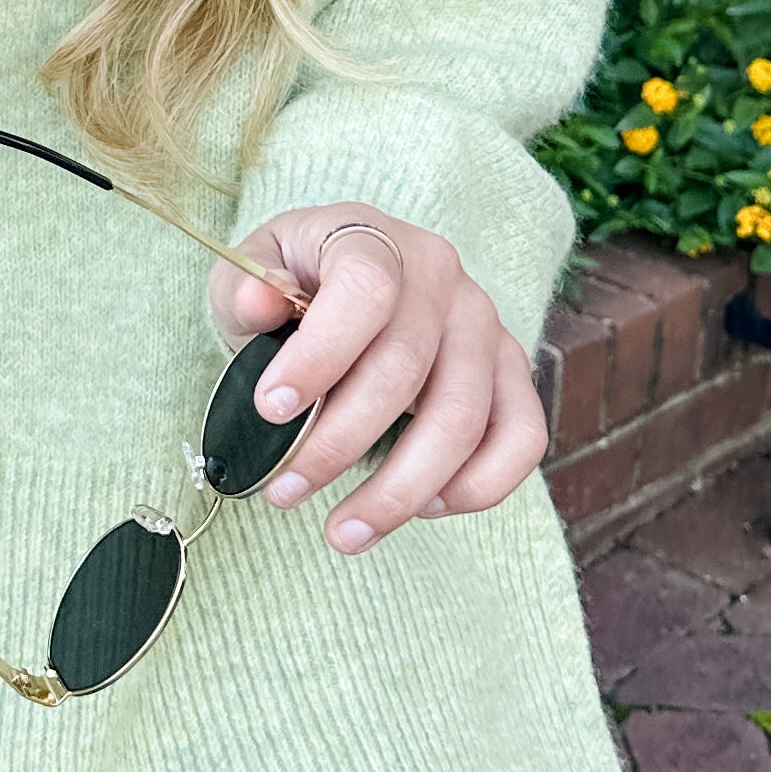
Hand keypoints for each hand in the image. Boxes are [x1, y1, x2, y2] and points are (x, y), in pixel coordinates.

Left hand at [208, 202, 545, 557]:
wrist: (352, 275)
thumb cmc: (297, 280)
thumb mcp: (255, 272)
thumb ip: (248, 291)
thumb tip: (256, 301)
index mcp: (373, 239)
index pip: (365, 290)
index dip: (320, 355)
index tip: (271, 409)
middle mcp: (442, 277)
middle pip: (405, 370)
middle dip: (338, 444)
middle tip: (284, 491)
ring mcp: (485, 325)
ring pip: (464, 418)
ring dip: (400, 489)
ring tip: (343, 532)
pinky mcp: (512, 371)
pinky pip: (522, 437)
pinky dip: (478, 485)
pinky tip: (422, 509)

- [BRIEF]
Copy every line of the listing that contains the word "hand".

- [ANSWER SPACE]
Hand keypoints for each hand in the image. Boxes are [x1, y1, x2, y2] and points are (x, y), in pixel coordinates.
Left hand at [208, 202, 545, 557]:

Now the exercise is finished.